The mnoGoSearch project offers a bundled CGI search interface as default. This interface is nice and easy, and works with template files so you can modify them at will (almost). But sometimes (as in this case), you need to integrate this search interface into another project, for example a PHP application.
mnoGosearch also provides a PHP interface that you need to install (not so easily) on your system to be able to use PHP extension functions directly from your PHP project.

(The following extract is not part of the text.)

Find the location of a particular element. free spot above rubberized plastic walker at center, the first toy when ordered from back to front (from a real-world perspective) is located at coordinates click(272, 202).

Let's consider this option in more details
The first word that comes to my mind here is "brainsquishing". Why does an install need to have the MySQL and PHP sources and recompile everything? Why isn't there an easy way to download some scripts, move them to the right place, and start to play? Apparently, this was the case previously and it stopped because integrating the mnoGoSearch functions into a C compiled extension to PHP was more efficient.

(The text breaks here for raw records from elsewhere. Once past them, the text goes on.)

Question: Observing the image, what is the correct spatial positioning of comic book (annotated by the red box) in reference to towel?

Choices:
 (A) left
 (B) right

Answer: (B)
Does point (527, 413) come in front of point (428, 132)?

Well, for me, who just want a fast, integrable solution, it's just a bad point. Not only do you need to compile these, but you also need to have the MySQL and PHP sources at hand for this compile process. Most user that want to try it on a outsourced server where they don't have near-admin permissions will be unable to use that…
I did not get out of this compilation step, so I will write something here when I have.
Other considerations
ht://Dig (or its
rundig program) seems to rebuild the index database from scratch each time it runs. Written in C++.
mnoGoSearch only updates those indexes that are bound to modified sources (but does it work for database sources?). Uses database systems for creating index tables and can handle a dozen of different DBMS. Implements servers clustering and mirroring. Can do basic authentication if the webserver requires it and the settings are set for it. Supports weighting for pages structure. Supports compressed gzip format. Written in C.
Both systems can do search result highlighting.
[1] But mnoGoSearch (what about ht://Dig?) before version 3.2.34 didn't support cookies, so you had to configure PHP to use trans_sid, which meant the PHPSESSID was given in the URL. But you didn't want this PHPSESSID to appear in the index database, as users that would have clicked the link would have automatically been connected (depending on the session lifetime). So you had to implement something called ReverseAlias to get rid of this URL part before it got into the database. Things then became very hard to do as there was a big lack of documentation on how to use this in combination with a list of servers kept in a database table.